NYC resiliency office at risk as federal grant erodes, councilmembers say

Flooding in Broad Channel. PHOTO VIA NYC.GOV

Flooding in Broad Channel. PHOTO VIA NYC.GOV

By David Brand

A seven-year-old city office tasked with combating climate change is in danger of extinction as federal dollars erode, say two lawmakers fighting for funding.

Councilmember Costa Constantinides and Justin Brannan have called on Mayor Bill de Blasio to make the Mayor’s Office of Resiliency permanent by committing city funds in the upcoming city budget. 

MOR, created in 2014, applies climate science to guide city policy, programs and capital projects. The office is funded solely from money allocated through the federal government’s Community Development Block Grant Disaster Recovery program, a financial arrangement confirmed by Commissioner Jainey Bavishi during a Council hearing last month. The grant was provided in the wake of Superstorm Sandy but will run out next year. 
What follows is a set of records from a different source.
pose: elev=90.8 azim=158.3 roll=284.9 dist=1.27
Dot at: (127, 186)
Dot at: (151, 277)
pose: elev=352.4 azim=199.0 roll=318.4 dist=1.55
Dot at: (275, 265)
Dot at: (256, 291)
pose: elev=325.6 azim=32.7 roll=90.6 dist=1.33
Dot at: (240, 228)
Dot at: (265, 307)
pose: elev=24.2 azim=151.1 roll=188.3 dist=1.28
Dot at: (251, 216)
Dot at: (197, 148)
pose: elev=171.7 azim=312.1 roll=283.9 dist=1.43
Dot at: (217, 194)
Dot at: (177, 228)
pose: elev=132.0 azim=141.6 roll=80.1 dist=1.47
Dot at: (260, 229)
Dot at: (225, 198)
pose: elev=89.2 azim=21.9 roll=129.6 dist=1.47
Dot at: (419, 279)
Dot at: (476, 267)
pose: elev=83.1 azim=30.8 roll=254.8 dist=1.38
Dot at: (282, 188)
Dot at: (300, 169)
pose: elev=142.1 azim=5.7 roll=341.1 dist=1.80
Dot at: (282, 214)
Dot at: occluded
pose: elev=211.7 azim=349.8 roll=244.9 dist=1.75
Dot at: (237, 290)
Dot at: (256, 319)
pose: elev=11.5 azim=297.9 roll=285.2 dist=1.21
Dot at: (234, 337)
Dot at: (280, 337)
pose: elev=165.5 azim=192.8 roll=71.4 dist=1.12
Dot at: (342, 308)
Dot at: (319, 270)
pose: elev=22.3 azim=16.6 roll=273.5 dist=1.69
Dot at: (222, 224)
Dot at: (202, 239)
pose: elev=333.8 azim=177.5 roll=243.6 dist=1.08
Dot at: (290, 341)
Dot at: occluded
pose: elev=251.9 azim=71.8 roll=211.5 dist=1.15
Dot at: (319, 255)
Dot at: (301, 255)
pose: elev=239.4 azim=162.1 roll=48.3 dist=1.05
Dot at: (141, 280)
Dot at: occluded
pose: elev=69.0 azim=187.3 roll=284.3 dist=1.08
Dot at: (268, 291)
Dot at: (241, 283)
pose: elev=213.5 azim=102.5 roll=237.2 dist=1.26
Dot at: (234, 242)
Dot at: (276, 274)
“If those moneys were to run out then we’d have to find funding for MOR elsewhere through the city budget?” Constantinides asked.

“That’s right,” Bavishi responded.

Elimination of the office “would be a huge loss for the city,” said Constantinides, chair of the environmental committee.

The next day, he and Brannan sent a letter to Mayor Bill de Blasio urging the city to institutionalize MOR funding beyond September 2022, when the federal money will be exhausted, according to information shared by the city comptroller’s office. 

“Once this funding is spent, there is no current city commitment to fund the office any further,” they wrote. “We are concerned about the office’s ability to retain qualified staff if there is a worry that their jobs will not exist in the long term.”

A spokesperson for de Blasio told the Eagle that the mayor is “fully committed to resiliency, and when federal funding is no longer available we will work to identify other resources.”

Constantinides said codifying that commitment is key to preventing the “brain drain” of talented staffers without job security deciding to leave.

He and Brannan have also recommended the creation of a dedicated Department of Sustainability and Climate Change. The new agency would “ensure that there is a dedicated staff of civil servants who can be guaranteed to remain in their roles across administrations,” they wrote.

The federal block grant covers payroll spending and resiliency planning across various offices and agencies, according to the information from the comptroller’s office. For example, salaries for MOR staff — roughly $2.7 million this year and next — are funded entirely by the federal grant. So is nearly $1 million for resilience planning staff in the Department of City Planning and about $350,000 for resiliency planning staff at the Department of Small Business Services.

Comptroller Scott Stringer, a candidate for mayor, pointed to the expiration of federal funding through the block grant and said the city should make those investments permanent. 

“We need to consistently invest in the long-term planning that will allow all of our neighborhoods to cope with the more frequent and ferocious storms that the climate crisis will throw at us,” Stringer said.  

“Lives are at stake, homes and businesses are on the line, and futures hang in the balance.”